SBI VCトレードも出金手数料などが無料であるため、銀行口座へ利益を出金する際に手数料を節約できます。
対応銘柄数は23銘柄と、こちらも平均的です。
また、最低積立価格も500円ですので、比較的始めやすい価格となっています。
bitFlyer
購入周期 | 毎日・毎週・隔週・毎月 |
対応銘柄数 | 32銘柄 |
最低積立価格 | 1円 |
bitFlyerは国内取引所の中でも非常に人気な取引所です。
対応銘柄数は32銘柄と、今回紹介する中では最多の銘柄数となります。
また、最低積立価格は1円と、特に始めやすいのが特徴です。
BITPOINT
購入周期 | 毎月 |
対応銘柄数 | 23銘柄 |
最低積立価格 | 5,000円 |
BITPOINTもSBI系列の仮想通貨取引所となります。
BITPOINTの一番の特徴は「パックつみたて」という機能がある点です。
他の取引所では1銘柄ずつ選んで積立を行う一方で、BITPOINTはいくつかの銘柄がパックとなっており、これを選ぶだけで銘柄選びは完了します。
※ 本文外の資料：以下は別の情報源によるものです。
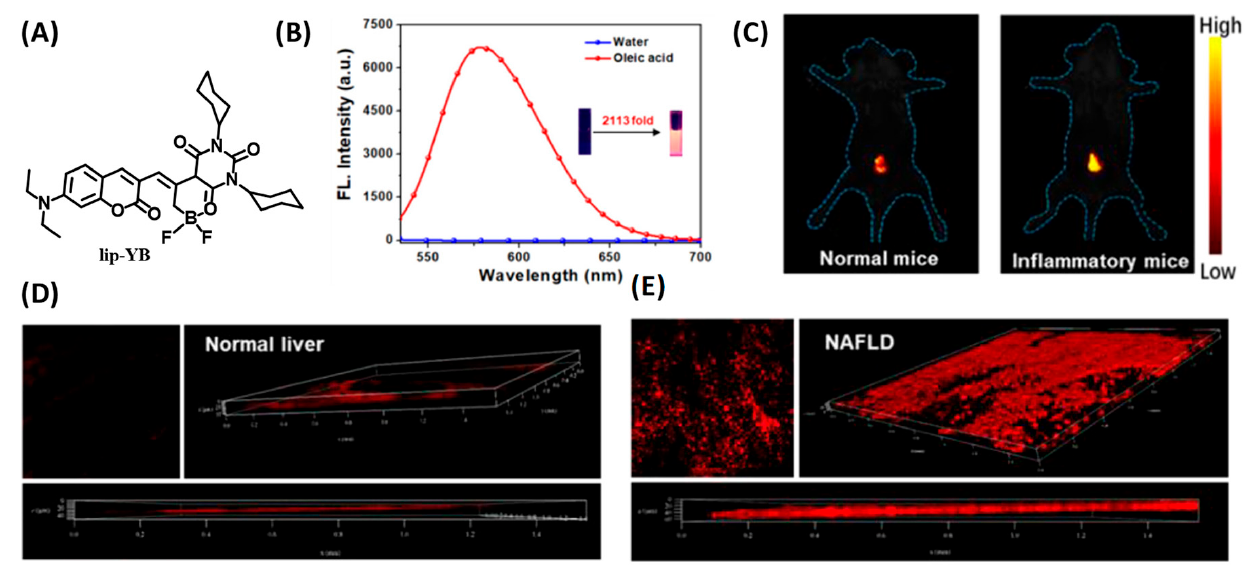
Figure 9. ( A ) Structure of lip-YB for lipid droplet tracking. ( B ) Emission spectra of lip-YB in oleic acid and water, and the inset shows photographs of lip-YB in H 2 O (left) and in oleic acid (right) taken under illumination using a UV lamp. ( C ) In vivo imaging of lip-YB in normal mice and inflammatory mice. ( D,E ) TP Fluorescence images of lip-YB in normal liver tissues and NAFLD tissues [39]. Copyright © 2023 American Chemical Society.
また、積立時の入金は口座振替により、自動的に銀行口座から引き落とされるため、仮想通貨取引所内の日本円残高を気にする必要はありません。
最低積立価格が5,000円なのがネックですが、かんたんに積立したい方にはBITPOINTがおすすめです。
bitTrade
購入周期 | 毎日・毎週・隔週・毎月 |
対応銘柄数 | 10銘柄 |
最低積立価格 | 1,000円 |
bitTradeは対応銘柄数は10銘柄、最低積立価格は1,000円と、今回紹介した中では他と比べると劣っています。
一方で自分で取引を行う場合、対応銘柄には他では取り扱っていない珍しい銘柄が多くあります。
積立だけでなく、自分で取引したい方で、かつ珍しい銘柄を取引してみたい方にはbitTradeがおすすめです。
仮想通貨積立の銘柄の選定基準
次に仮想通貨積立を行う上で銘柄の選定基準について解説します。
積立を行う銘柄は人によって異なりますが、一般的には「長期的に安定した成長が期待できる銘柄」が良いとされています。
積立投資は一定間隔ごとに買い増しをしていくため、短期ではなく長期で大きな利益を狙う投資方法といえます。
もし今後価格が下落していく一方な不安定な銘柄を選んでしまうと、積立を行う意味がありません。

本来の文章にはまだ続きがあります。